Sin embargo, este continuo avance no viene exento de desafíos, especialmente en términos de sostenibilidad y resiliencia.
Uno de los principales retos que enfrenta la industria acuícola es la dependencia de insumos críticos para la alimentación de peces y camarones cultivados. Durante décadas, la industria ha confiado en harinas y aceites de pescado provenientes de pesquerías sobreexplotadas.
Riesgos de la dependencia en pocos insumos
Esta limitada diversificación de materias primas expone a las empresas acuícolas a múltiples riesgos, entre ellos:
Alto costo y volatilidad de commodities: La harina de pescado, en particular, ha experimentado fluctuaciones significativas en su precio, afectando la rentabilidad de las operaciones.
Shocks en el abastecimiento: La dependencia de fuentes limitadas hace que la cadena de suministro sea vulnerable a interrupciones imprevistas.
Impactos ambientales: La sobreexplotación de recursos marinos para obtener insumos acuícolas contribuye a la disminución de poblaciones de especies destinadas al consumo humano.
Baja resiliencia ante eventos climáticos extremos: La falta de diversificación deja a la industria vulnerable ante desafíos climáticos y otros factores disruptivos.

Innovación abre nuevas fuentes sostenibles
Para abordar estos desafíos, en los últimos años ha surgido una ola de innovación y desarrollo en la búsqueda de insumos alternativos y sostenibles para la alimentación acuícola. Entre estas innovaciones se incluyen:
Subproductos agroindustriales: Utilización de cáscaras, pulpas, orujos y otros desechos para crear fuentes nutritivas y sostenibles.
Nuevas fuentes de proteína: Exploración de insectos, algas e incluso hongos como alternativas a las tradicionales fuentes de proteínas.
Ingredientes bioactivos: Incorporación de compuestos naturales con beneficios para la salud de los organismos acuáticos.

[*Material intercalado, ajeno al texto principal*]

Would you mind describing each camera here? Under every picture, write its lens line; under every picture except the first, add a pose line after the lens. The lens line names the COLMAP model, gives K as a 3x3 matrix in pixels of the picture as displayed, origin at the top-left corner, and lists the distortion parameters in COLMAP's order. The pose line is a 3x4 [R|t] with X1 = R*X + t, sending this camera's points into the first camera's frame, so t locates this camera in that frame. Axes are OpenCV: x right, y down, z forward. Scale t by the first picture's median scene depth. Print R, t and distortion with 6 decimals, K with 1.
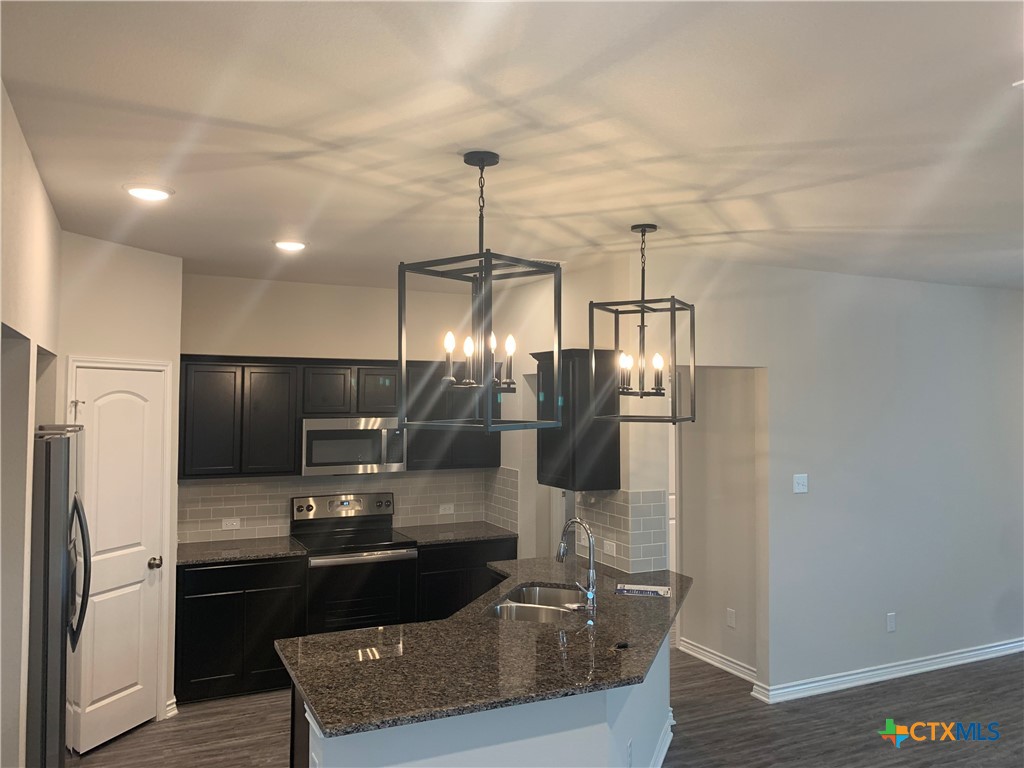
lens RADIAL K [[787.5, 0, 512.0], [0, 787.5, 384.0], [0, 0, 1]] dist [0.013379, 0.004759]
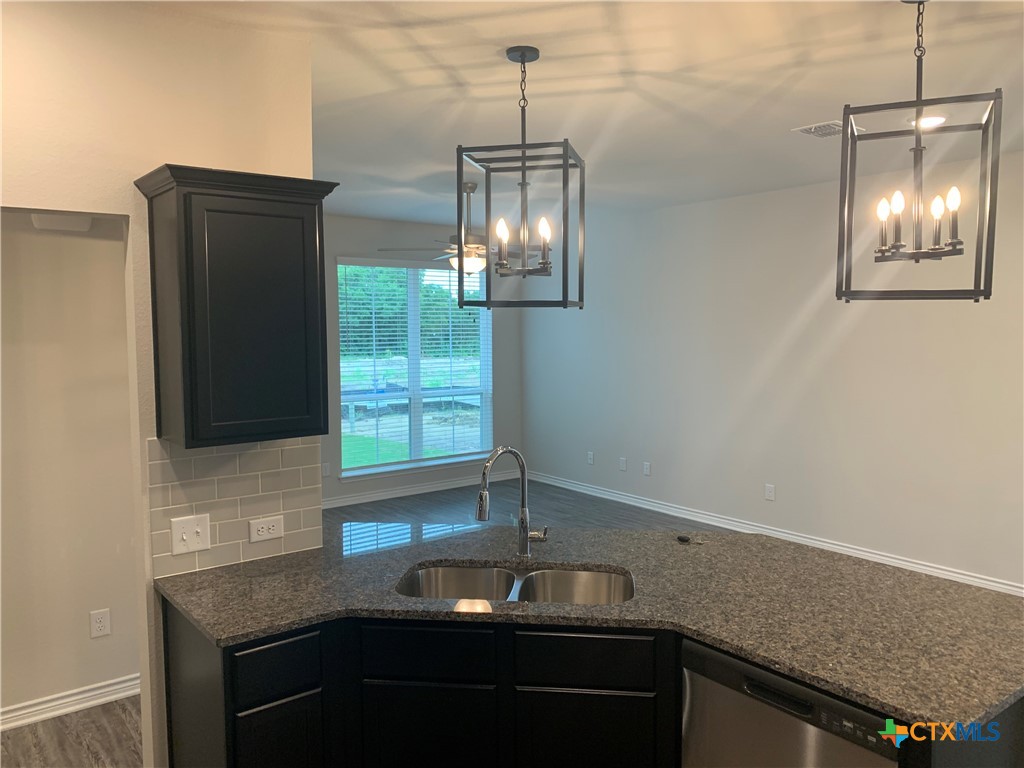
lens RADIAL K [[787.5, 0, 512.0], [0, 787.5, 384.0], [0, 0, 1]] dist [0.013379, 0.004759]
pose [[-0.208807, -0.086590, 0.974116, -0.634683], [-0.016464, 0.996243, 0.085027, 0.060545], [-0.977818, 0.001716, -0.209448, 1.228423]]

Orujo de aceituna lidera innovación chilena
En este contexto, Chile destaca por su investigación y desarrollo en torno al orujo de aceituna como ingrediente clave para la alimentación de salmones. Estudios recientes respaldan su potencial, gracias a su alto valor nutricional y la presencia de compuestos bioactivos beneficiosos.
Empresas locales han invertido años en investigar y optimizar procesos para aprovechar este abundante subproducto acuícola. El orujo de aceituna ofrece ventajas competitivas significativas en términos de disponibilidad, sustentabilidad y funcionalidades para la acuicultura.
Claramente, la diversificación de insumos con ingredientes locales e innovadores, como el orujo de aceituna, emerge como una pieza fundamental para consolidar una acuicultura resiliente y sostenible a largo plazo. Este enfoque no solo asegura la continuidad del crecimiento de la industria, sino que también promueve prácticas más responsables y amigables con el medio ambiente.